Experts in Japan believe they may have unlocked the key to reversing one of the most life-changing conditions in the planet, and one which affects millions of people around the world – blindness.
Specialists at Doshisha University believe the key lies in regenerative medicine, or the use of specially grown tissues and cells to treat injuries and diseases, which have been successful in treating disorders of a number of organs in recent years, but not so the eyes.
In the background to the study, published in the July issue of The American Journal of Pathology, lead investigator Dr Noriko Koizumi explains how efforts to treat disorders of the corneal endothelium, a single cell layer on the inner surface of the cornea, with regenerative techniques have not been very effective.
However, Dr Koizumi, along with a group of scientists from the university's Department of Biomedical Engineering, Faculty of Life and Medical Sciences, has developed a method that enhances the adhesion of injected corneal endothelial cells (CECs), allowing for successful corneal transplantation to repair pathological dysfunctions.
Injected cultured CECs can be washed off by aqueous humour flow, resulting in poor adhesion of the cells injected onto the corneal tissue, with previous studies demonstrating that Rho-associated kinase (ROCK) signalling interferes with adhesion.

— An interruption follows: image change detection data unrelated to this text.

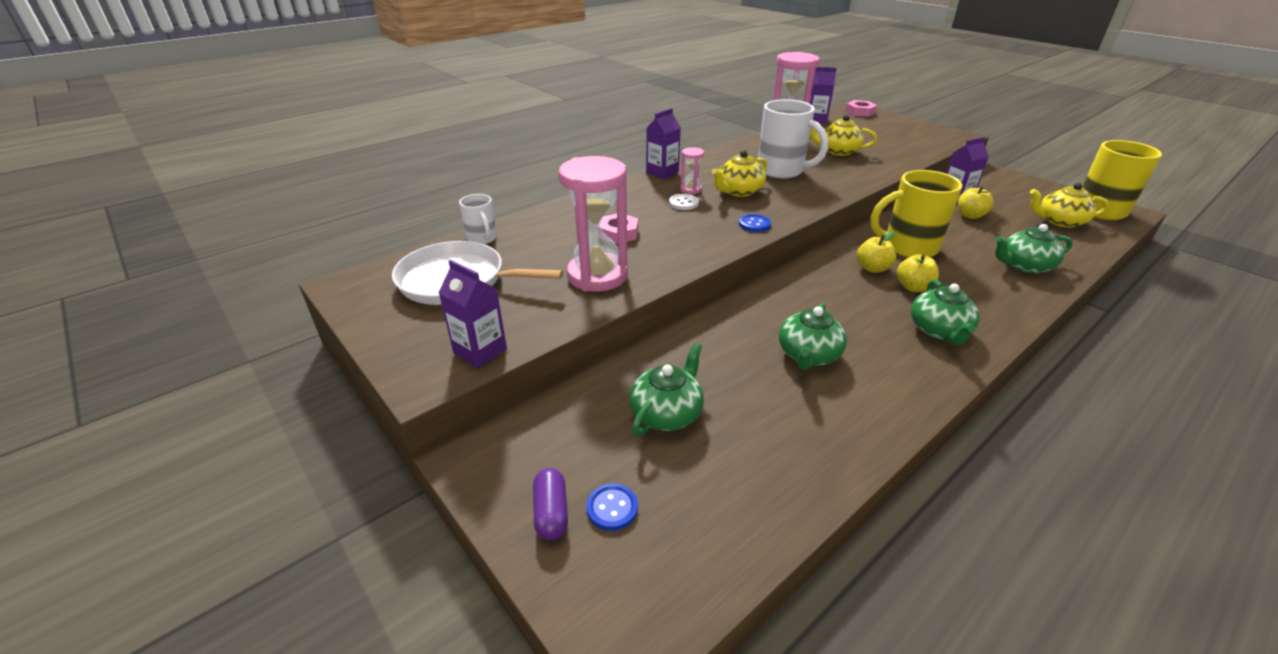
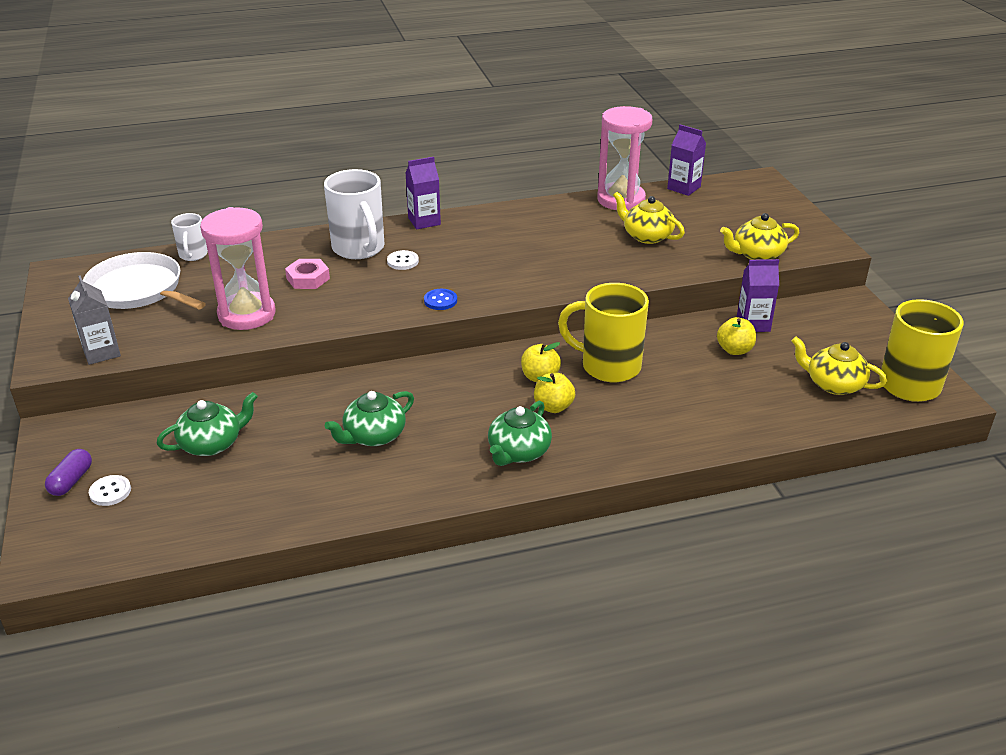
camera: 25 degrees right, 0 degrees up
purple carton [439,260,507,368] -> grey carton [68,275,121,365]
blue button [586,484,638,531] -> white button [89,475,131,506]
pink hourglass [680,147,704,194] -> none
yellow teapot [712,150,767,197] -> yellow teapot moved to [720,213,799,260]
white mug [758,99,828,179] -> white mug moved to [324,169,385,259]
pink nut [846,100,877,117] -> none
green teapot [995,224,1073,274] -> none

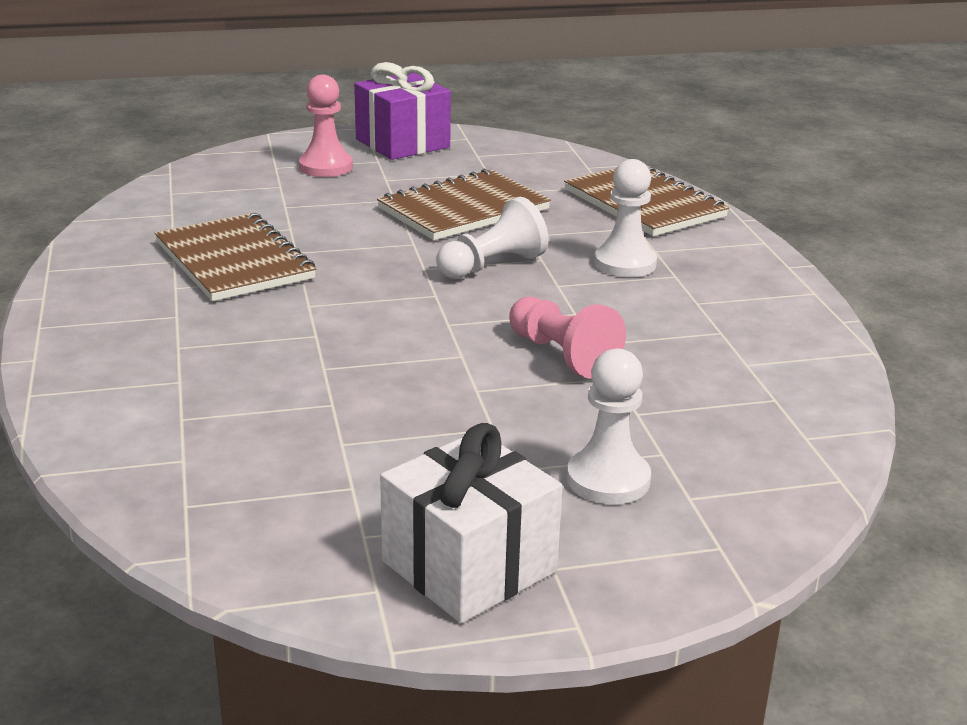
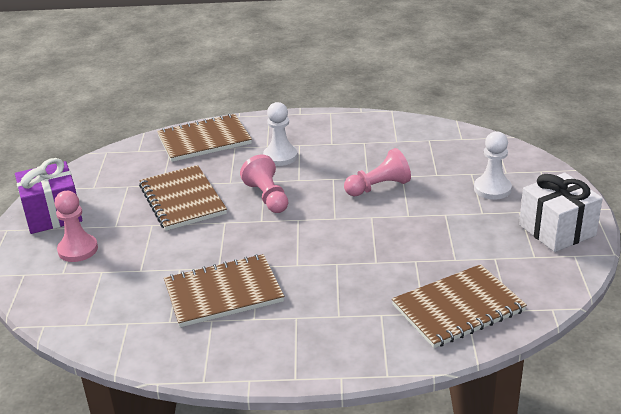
camera: 75 degrees left, 5 degrees up
white pawn [436,197,549,279] -> pink pawn [240,154,288,213]
none -> brown notebook [392,264,527,348]

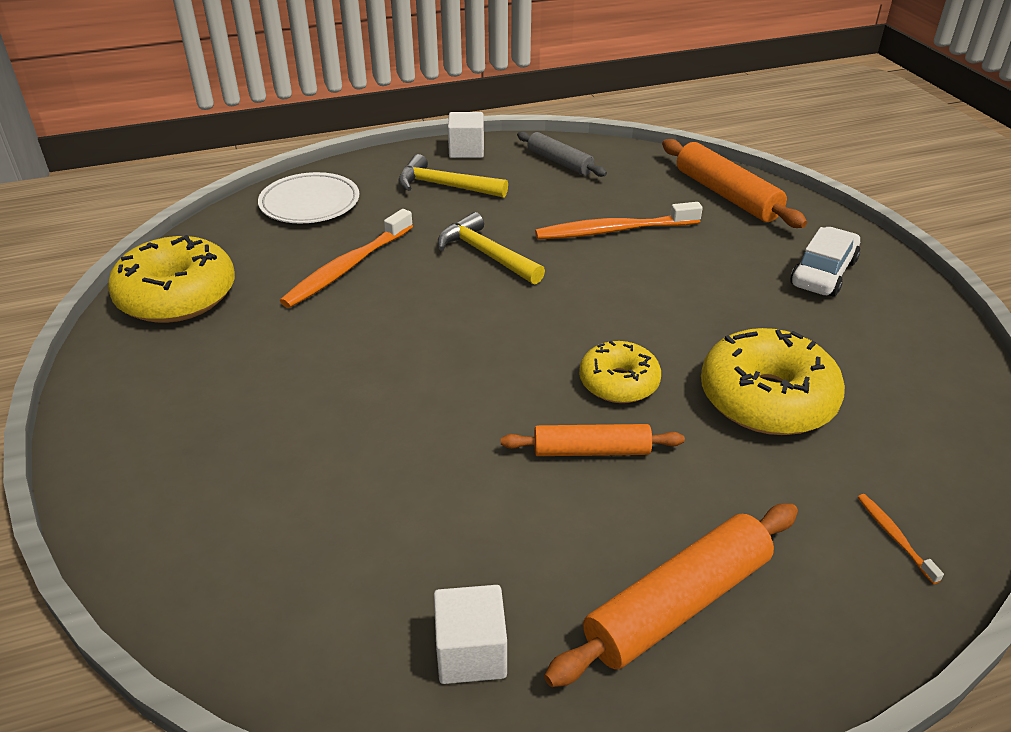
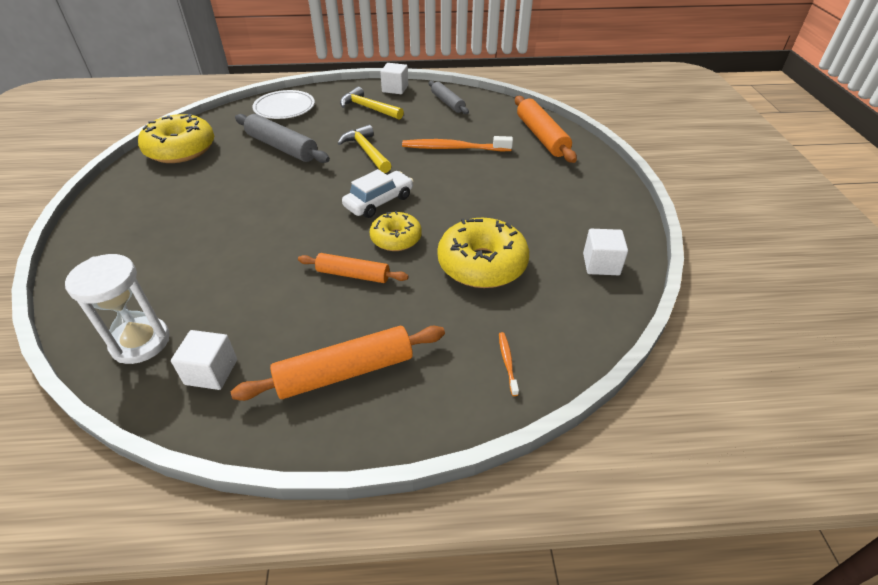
camera: 15 degrees right, 5 degrees up
orange toothbrush [280,209,413,308] -> grey rolling pin [235,114,330,163]
white car [790,227,860,297] -> white car moved to [342,169,413,218]
none -> white hourglass [65,254,170,364]
none -> white cube [583,229,628,275]

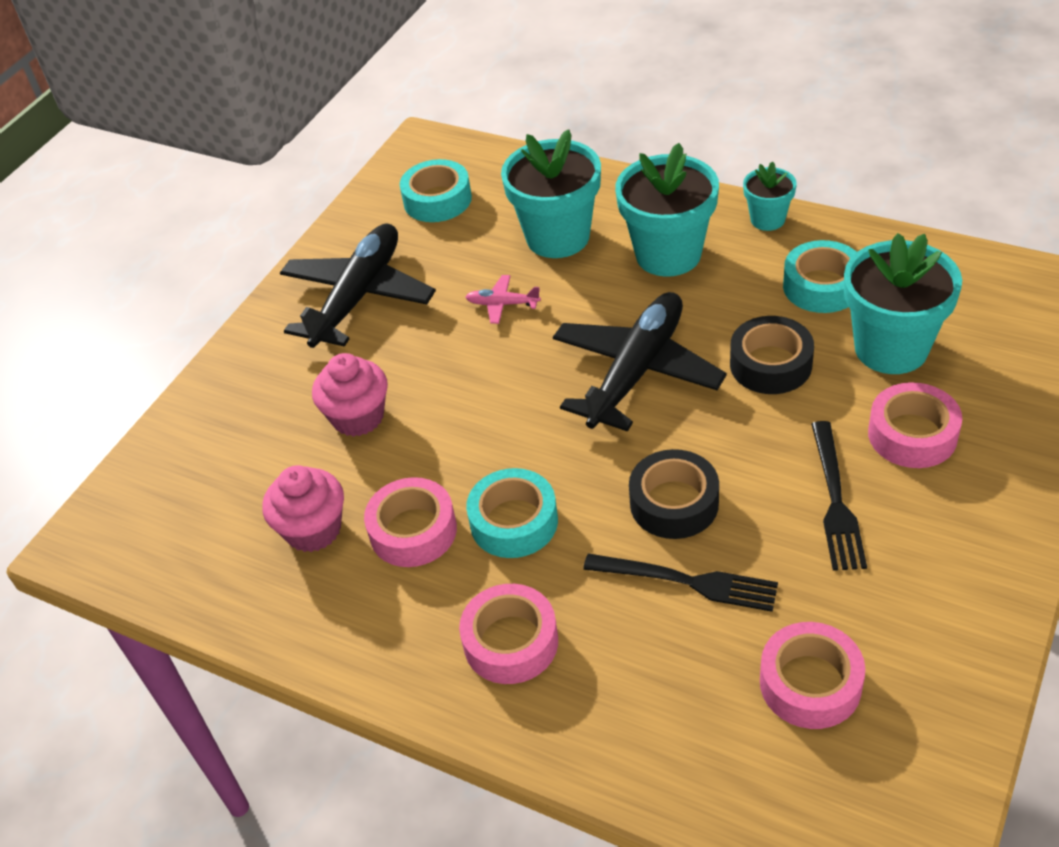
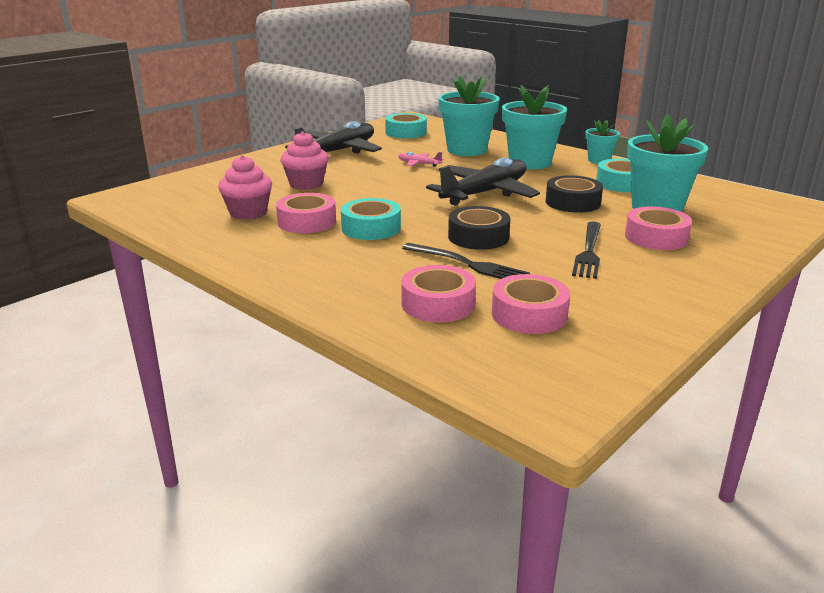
camera: 10 degrees right, 20 degrees down
pink tape [459,584,558,684] -> pink tape moved to [401,265,476,322]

However, the Japanese scientists found that transplanting cultivated CECs in combination with a low-molecular weight compound that inhibits ROCK (ROCK inhibitor Y-27632) successfully achieved the recovery of corneal transparency.
Using rabbit cells, the researchers cultivated CECs in the lab and injected them into the anterior chamber of rabbit eyes with damaged corneal endothelia.
Based on the recovery of the corneal endothelial function, they found that when the cultivated cells were injected along with Y-27632, the rabbit corneas regained complete transparency 48 hours after injection.
In contrast, rabbit CECs injected without Y-27632 resulted in hazy and severely swollen corneas.
Secondary tests involving monkey CECs, which are more similar to those in humans, resulted in the primates also achieving the recovery of long-term corneal transparency with a monolayer of hexagonal cells, which suggests that cell adhesion modified by ROCK inhibitor may be an effective treatment for human corneal endothelial disorders.
Dr Koizumi concludes: "The novel strategy of using a cell-based therapy combined with a ROCK inhibitor may ultimately provide clinicians with a new therapeutic modality in regenerative medicine, not only for treatment of corneal endothelial dysfunctions, but also for a variety of pathological diseases."